The filtering process involves:
- Splitting input $x$ into time bins $x_r$ .
- Computing FFT for each $x_r$ : $X[\omega, r] = \text{FFT}(x_r)$ .
- Hypernetwork $H(x)$ generates coefficients $\Theta$ for $Nbins$ time bins, $D$ features, and $F$ filters, each of size 2.
- Shift $\Theta$ for causality.
- For each time bin $r$ and feature $d$ , apply filter: $X_f[\omega, r, d, f] = X[\omega, r, d] \cdot IIR_{imp}^*(\omega, \Theta[r-1, d, f])$ .
- Sum over filter bank dimension $F$ : $X_c = \sum_f X_f$ .
- Compute IFFT: $x_f = \text{IFFT}(X_c)$ .
The filtered sequence $x_f$ is then chunked $x_f^i$ and fed to local attention: $y^i = \text{Atten}(Qx^i, Kx_f^i, Vx_f^i)$ , where $Q, K, V$ are learned projection matrices.
The final output $o$ is computed using update and reset gates from $x_f$ and the attention output $y$ .

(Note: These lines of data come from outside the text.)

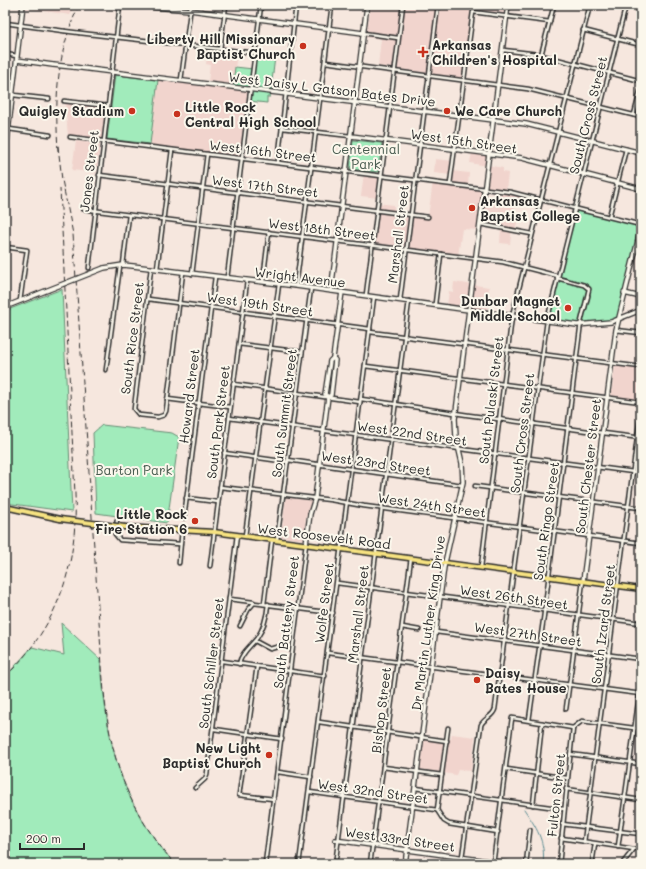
<svg xmlns="http://www.w3.org/2000/svg" width="646" height="869" font-family="Mali,sans-serif">
<rect width="100%" height="100%" fill="#f6e7de"/>
<filter id="ink" filterUnits="userSpaceOnUse"><feTurbulence type="fractalNoise" baseFrequency=".025" numOctaves="2"/><feDisplacementMap in="SourceGraphic" scale="8" xChannelSelector="R" yChannelSelector="G"/><feConvolveMatrix kernelMatrix="1 2 1 2 8 2 1 2 1" color-interpolation-filters="sRGB"/></filter>
<g filter="url(#ink)">
<g fill="#f1d4cd" fill-rule="evenodd">
<polygon points="6,5 75,5 70,15"/>
<polygon points="371,5 505,5 504,13 471,10 462,78 378,66 381,39 366,37"/>
<polygon points="208,49 237,53 233,84 208,82 210,65 206,64"/>
<polygon points="114,74 248,90 240,156 106,140"/>
<polygon points="65,103 106,108 102,139 68,136"/>
<polygon points="76,141 100,144 96,173 72,170"/>
<path d="M472,152l17,2 -2,11 16,3v4l5,1 -2,18 17,3 -3,12 -5,-1 -1,9 5,2 -4,14 -3,-1 -2,15 -10,-1 1,-16 -21,-3 -1,6 -17,-1 -4,27 -86,-11 5,-42 17,2v7l34,5 5,-36 17,2 1,-8 -17,-2 1,-14 18,2 -1,10 17,2 -1,13 16,2 3,-22 -17,-3zM485,188l16,2 -1,10 -17,-2z"/>
<polygon points="364,173 381,176 378,198 361,196"/>
<polygon points="454,282 489,287 486,312 447,306 449,291 453,292"/>
<polygon points="615,365 641,369 640,400 611,396"/>
<polygon points="286,497 313,501 306,516 304,540 281,537"/>
<polygon points="452,734 475,737 471,771 458,770 456,775 420,769 425,736 451,739"/>
</g>
<g fill="#a1ebbb" stroke="#668b73">
<polygon points="255,55 275,57 270,97 267,97 267,103 249,101 250,88 233,86 235,67 253,69"/>
<polygon points="115,75 158,80 150,144 107,139"/>
<polygon points="353,140 382,143 378,172 350,169"/>
<polygon points="574,209 641,225 618,320 581,325 547,321"/>
<polygon points="62,289 72,512 5,503 5,311"/>
<polygon points="102,425 172,433 179,437 167,523 96,513 93,433"/>
<path d="M61,623l40,37c5,81 18,141 74,204h-170v-183l2,-6 25,-28 32,8z"/>
</g>
<g fill="none" stroke-linecap="round" stroke-linejoin="round">
<path stroke="#5c8c93" stroke-width="1" d="M524,809c12,18 22,32 19,55"/>
<defs>
<g id="street">
<polyline points="624,5 641,9"/>
<polyline points="5,23 64,31"/>
<polyline points="583,30 641,45"/>
<polyline points="80,33 255,53"/>
<polyline points="363,33 398,38"/>
<polyline points="220,49 226,5"/>
<polyline points="503,50 537,54 641,81"/>
<polyline points="5,54 17,56"/>
<polyline points="541,55 554,5"/>
<polyline points="325,62 528,89 641,117"/>
<polyline points="5,80 14,81"/>
<polyline points="181,80 191,5"/>
<polyline points="13,95 49,99"/>
<polyline points="64,101 108,106"/>
<polyline points="5,108 11,109"/>
<polyline points="634,115 641,88"/>
<polyline points="282,128 351,136"/>
<polyline points="9,129 50,135"/>
<polyline points="70,137 510,192 641,225"/>
<polyline points="278,162 296,5"/>
<polyline points="99,175 428,217"/>
<polyline points="450,184 473,12 550,22"/>
<polyline points="83,209 503,262 558,276"/>
<polyline points="609,217 626,149"/>
<polyline points="480,224 532,234"/>
<polyline points="5,247 27,250 20,301"/>
<polyline points="123,265 129,215"/>
<polyline points="89,268 120,5"/>
<polyline points="151,268 134,409 139,415 158,417 164,415 166,411 183,272"/>
<polyline points="157,269 172,150"/>
<polyline points="192,274 207,154"/>
<polyline points="227,278 261,5"/>
<polyline points="263,281 269,232"/>
<polyline points="296,286 332,5"/>
<polyline points="366,295 403,5"/>
<polyline points="148,299 370,329"/>
<polyline points="400,300 438,5"/>
<polyline points="435,304 441,254"/>
<polyline points="584,311 588,296"/>
<polyline points="616,330 641,333"/>
<polyline points="370,332 641,367"/>
<polyline points="239,344 302,352"/>
<polyline points="365,366 641,402"/>
<polyline points="106,370 120,266"/>
<polyline points="233,384 360,402"/>
<polyline points="167,399 230,407"/>
<polyline points="361,399 468,415 641,438"/>
<polyline points="229,418 641,473"/>
<polyline points="224,453 288,462"/>
<polyline points="288,460 462,485"/>
<polyline points="475,486 641,508"/>
<polyline points="220,487 331,500 364,506 641,543"/>
<polyline points="186,498 218,502"/>
<polyline points="184,518 215,277"/>
<polyline points="117,520 115,534 120,540 180,544"/>
<polyline points="245,536 279,284"/>
<polyline points="277,540 311,288"/>
<polyline points="179,563 182,530"/>
<polyline points="210,566 247,281"/>
<polyline points="481,567 512,316 590,5"/>
<polyline points="337,583 641,623"/>
<polyline points="229,599 253,602"/>
<polyline points="264,604 272,540"/>
<polyline points="240,626 248,610 254,603 333,613"/>
<polyline points="402,627 419,630"/>
<polyline points="436,632 641,659"/>
<polyline points="255,641 270,649 277,647"/>
<polyline points="328,653 641,694"/>
<polyline points="222,661 325,676"/>
<path d="M239,664c2,-11 12,-18 18,-26 7,-10 10,-22 11,-34"/>
<polyline points="257,666 239,795 274,799"/>
<polyline points="566,709 583,581"/>
<polyline points="529,720 543,622 581,322 589,289 584,285 557,278"/>
<polyline points="319,722 447,741"/>
<polyline points="214,729 282,739"/>
<polyline points="570,754 641,764"/>
<polyline points="383,767 442,775"/>
<polyline points="506,769 567,778"/>
<polyline points="278,772 311,777"/>
<polyline points="195,788 205,779 207,774 237,535"/>
<polyline points="415,788 564,809"/>
<polyline points="566,789 641,800"/>
<polyline points="309,792 437,810"/>
<polyline points="533,805 542,723"/>
<polyline points="437,810 448,728"/>
<polyline points="437,810 444,821 449,824 498,832"/>
<polyline points="562,824 641,834"/>
<polyline points="561,838 634,849 622,864"/>
<polyline points="584,842 641,409"/>
<polyline points="618,847 641,682"/>
<polyline points="336,858 409,301"/>
<polyline points="235,864 236,864"/>
<polyline points="265,864 306,544"/>
<polyline points="299,864 374,297"/>
<polyline points="370,864 411,558"/>
<path d="M461,864l20,-139c3,-7 12,-8 14,-16l52,-388 79,-316"/>
<polyline points="493,864 512,718 573,728 582,721 641,729"/>
<polyline points="526,864 530,830"/>
<polyline points="559,864 573,728"/>
<polyline points="592,864 595,844"/>
</g>
<g id="secondary">
<polyline points="127,5 190,10 363,33"/>
<polyline points="17,60 53,65"/>
<polyline points="73,67 526,124 641,153"/>
<polyline points="351,136 522,158 641,189"/>
<polyline points="5,158 23,5"/>
<polyline points="104,268 123,265 133,266 296,286 577,325 611,322 641,310"/>
<polyline points="331,291 367,5"/>
<polyline points="624,293 641,297"/>
<polyline points="5,307 48,290"/>
<polyline points="328,397 331,395 335,360 333,358"/>
<polyline points="306,544 310,514 315,498 328,397 325,394 330,361 333,358 342,292"/>
<polyline points="583,581 616,330 641,228"/>
<polyline points="335,840 510,864"/>
<polyline points="405,864 444,567 463,482 462,463 456,437 455,419 508,5"/>
</g>
<g id="primary">
<polyline points="5,507 60,519"/>
<polyline points="125,527 214,532 641,589"/>
</g>
</defs>
<use href="#street" stroke="#2b2b2b" stroke-width="5.5"/>
<use href="#secondary" stroke="#2b2b2b" stroke-width="6"/>
<use href="#primary" stroke="#2b2b2b" stroke-width="7"/>
<use href="#street" stroke="#fbf7ec" stroke-width="2.5"/>
<use href="#secondary" stroke="#fbf7ec" stroke-width="3.5"/>
<use href="#primary" stroke="#f6e281" stroke-width="4"/>
<g stroke="#2b2b2b" stroke-width="1" stroke-dasharray="6 3" stroke-linecap="butt">
<path d="M58,146l4,34 11,54 29,432c5,80 19,137 73,198"/>
<path d="M58,151c-3,-54 -2,-96 21,-146"/>
<path d="M5,677c53,-51 73,-111 70,-183l-15,-305"/>
</g>
<defs>
<polyline id="street-bridge" points="64,31 80,33"/>
<g id="secondary-bridge">
<polyline points="53,65 73,67"/>
<polyline points="48,290 104,268"/>
</g>
<polyline id="primary-bridge" points="60,519 125,527"/>
</defs>
<use href="#street-bridge" stroke="#2b2b2b" stroke-width="5.5" stroke-linecap="butt"/>
<use href="#secondary-bridge" stroke="#2b2b2b" stroke-width="6" stroke-linecap="butt"/>
<use href="#primary-bridge" stroke="#2b2b2b" stroke-width="7" stroke-linecap="butt"/>
<use href="#street-bridge" stroke="#fbf7ec" stroke-width="2.5"/>
<use href="#secondary-bridge" stroke="#fbf7ec" stroke-width="3.5"/>
<use href="#primary-bridge" stroke="#f6e281" stroke-width="4"/>
</g>
</g>
<g fill="#c8321e" stroke="#fbf7ec" stroke-width="1.5">
<circle cx="303" cy="46" r="4"/>
<path d="M421 46h4v4h4v4h-4v4h-4v-4h-4v-4h4z"/>
<circle cx="132" cy="111" r="4"/>
<circle cx="447" cy="111" r="4"/>
<circle cx="177" cy="114" r="4"/>
<circle cx="472" cy="208" r="4"/>
<circle cx="568" cy="308" r="4"/>
<circle cx="195" cy="521" r="4"/>
<circle cx="477" cy="680" r="4"/>
<circle cx="269" cy="755" r="4"/>
</g>
<g text-anchor="middle" stroke-width="4" stroke-linejoin="round" paint-order="stroke">
<g font-size="13" font-weight="bold" fill="#2b2b2b" stroke="#fbf7ec" text-anchor="end">
<text x="295" y="44">Liberty Hill Missionary<tspan x="295" dy="15">Baptist Church</tspan></text>
<text x="432" y="50" text-anchor="start">Arkansas<tspan x="432" dy="15">Children's Hospital</tspan></text>
<text x="185" y="112" text-anchor="start">Little Rock<tspan x="185" dy="15">Central High School</tspan></text>
<text x="124" y="116">Quigley Stadium</text>
<text x="455" y="116" text-anchor="start">We Care Church</text>
<text x="480" y="206" text-anchor="start">Arkansas<tspan x="480" dy="15">Baptist College</tspan></text>
<text x="560" y="306">Dunbar Magnet<tspan x="560" dy="15">Middle School</tspan></text>
<text x="187" y="519">Little Rock<tspan x="187" dy="15">Fire Station 6</tspan></text>
<text x="485" y="678" text-anchor="start">Daisy<tspan x="485" dy="15">Bates House</tspan></text>
<text x="261" y="753">New Light<tspan x="261" dy="15">Baptist Church</tspan></text>
</g>
<g font-size="13" fill="#2b2b2b" stroke="#fbf7ec">
<text transform="translate(332 89) rotate(7)" y="5">West Daisy L Gatson Bates Drive</text>
<text transform="translate(588 115) rotate(-76)" y="5">South Cross Street</text>
<text transform="translate(464 141) rotate(8)" y="5">West 15th Street</text>
<text transform="translate(263 151) rotate(7)" y="5">West 16th Street</text>
<text transform="translate(89 171) rotate(-83)" y="5">Jones Street</text>
<text transform="translate(265 186) rotate(7)" y="5">West 17th Street</text>
<text transform="translate(322 229) rotate(7)" y="5">West 18th Street</text>
<text transform="translate(398 234) rotate(-83)" y="5">Marshall Street</text>
<text transform="translate(300 277) rotate(7)" y="5">Wright Avenue</text>
<text transform="translate(260 304) rotate(8)" y="5">West 19th Street</text>
<text transform="translate(132 338) rotate(-83)" y="5">South Rice Street</text>
<text transform="translate(189 396) rotate(-83)" y="5">Howard Street</text>
<text transform="translate(491 400) rotate(-83)" y="5">South Pulaski Street</text>
<text transform="translate(284 413) rotate(-83)" y="5">South Summit Street</text>
<text transform="translate(218 422) rotate(-83)" y="5">South Park Street</text>
<text transform="translate(412 433) rotate(8)" y="5">West 22nd Street</text>
<text transform="translate(522 433) rotate(-83)" y="5">South Cross Street</text>
<text transform="translate(376 463) rotate(8)" y="5">West 23rd Street</text>
<text transform="translate(588 466) rotate(-83)" y="5">South Chester Street</text>
<text transform="translate(432 505) rotate(8)" y="5">West 24th Street</text>
<text transform="translate(546 521) rotate(-82)" y="5">South Ringo Street</text>
<text transform="translate(324 536) rotate(7)" y="5">West Roosevelt Road</text>
<text transform="translate(514 597) rotate(8)" y="5">West 26th Street</text>
<text transform="translate(324 603) rotate(-83)" y="5">Wolfe Street</text>
<text transform="translate(358 614) rotate(-83)" y="5">Marshall Street</text>
<text transform="translate(286 622) rotate(-83)" y="5">South Battery Street</text>
<text transform="translate(428 623) rotate(-82)" y="5">Dr Martin Luther King Drive</text>
<text transform="translate(603 624) rotate(-83)" y="5">South Izard Street</text>
<text transform="translate(528 634) rotate(8)" y="5">West 27th Street</text>
<text transform="translate(211 663) rotate(-83)" y="5">South Schiller Street</text>
<text transform="translate(381 710) rotate(-83)" y="5">Bishop Street</text>
<text transform="translate(373 791) rotate(8)" y="5">West 32nd Street</text>
<text transform="translate(556 795) rotate(-84)" y="5">Fulton Street</text>
<text transform="translate(400 839) rotate(8)" y="5">West 33rd Street</text>
</g>
<g font-size="13" fill="#485b4f" stroke="#fbf7ec">
<text x="366" y="154">Centennial<tspan x="366" dy="15">Park</tspan></text>
<text x="134" y="475">Barton Park</text>
</g>
</g>
<rect width="646" height="869" fill="none" stroke="#fbf7ec" stroke-width="20"/>
<rect x="10" y="10" width="626" height="849" fill="none" stroke="#2b2b2b" stroke-width="1.5" filter="url(#ink)"/>
<path d="M20 843v6h64v-6" fill="none" stroke="#2b2b2b" stroke-width="2"/>
<text x="26" y="843" font-size="12" fill="#2b2b2b" stroke="#fbf7ec" stroke-width="3" paint-order="stroke">200 m</text>
</svg>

Analysis and Practical Implications:

Stability: The paper shows that with positive coefficients, order two IIR filters are stable, ensuring that the impulse response decays over time, a property identified as crucial for long-range modeling.
Expressiveness: The analysis demonstrates that diagonal State Space Models (SSMs) or diagonal linear RNNs, which have shown strong performance on long sequences, can be seen as constrained versions of order 1 or 2 IIR filters. This provides a theoretical link and suggests the potential expressiveness of IIR filters.
Time Complexity: The Focus layer achieves sub-quadratic time complexity $O(DL \cdot (\log(L) + M))$ , where $M$ is the chunk size for local attention. This is dominated by the global convolution in the hypernetwork ( $O(L \log L \cdot D)$ ) and the local attention ( $O(CM^2D)$ which becomes $O(LMD)$ since $C=L/M$ ). If $M$ is small, this is close to linear in $L$ .
Efficiency and Performance: Experiments demonstrate that Focus performs on par with or better than state-of-the-art models like Hyena, MEGA, and GPT2 on long-range associative recall, LLMing (enwiki8, Text8), and 1D image classification (sMNIST, pMNIST). Crucially, it achieves this with significantly fewer parameters than models like GPT2 and outperforms ablations without the adaptive hypernetwork ("Focus-H"), highlighting the value of dynamic filtering. It also shows lower peak memory usage compared to baselines.

Limitations:

The paper focuses on integrating IIR filters into a hybrid architecture and does not explore models based solely on IIR filters.
Different types of global convolutions within the hypernetwork were not extensively studied.
While the recurrent form of IIR filters can offer efficiency for auto-regressive inference, the presented implementation focuses on the convolutional form for training and does not detail the recurrent computation for inference speed-up.

In summary, Focus offers a practical and effective approach to building efficient long-sequence models by introducing a novel layer that employs data-dependent, stable IIR filters guided by a hypernetwork to process inputs before local attention. Its competitive performance and efficiency across various long-range tasks make it a promising alternative to existing architectures.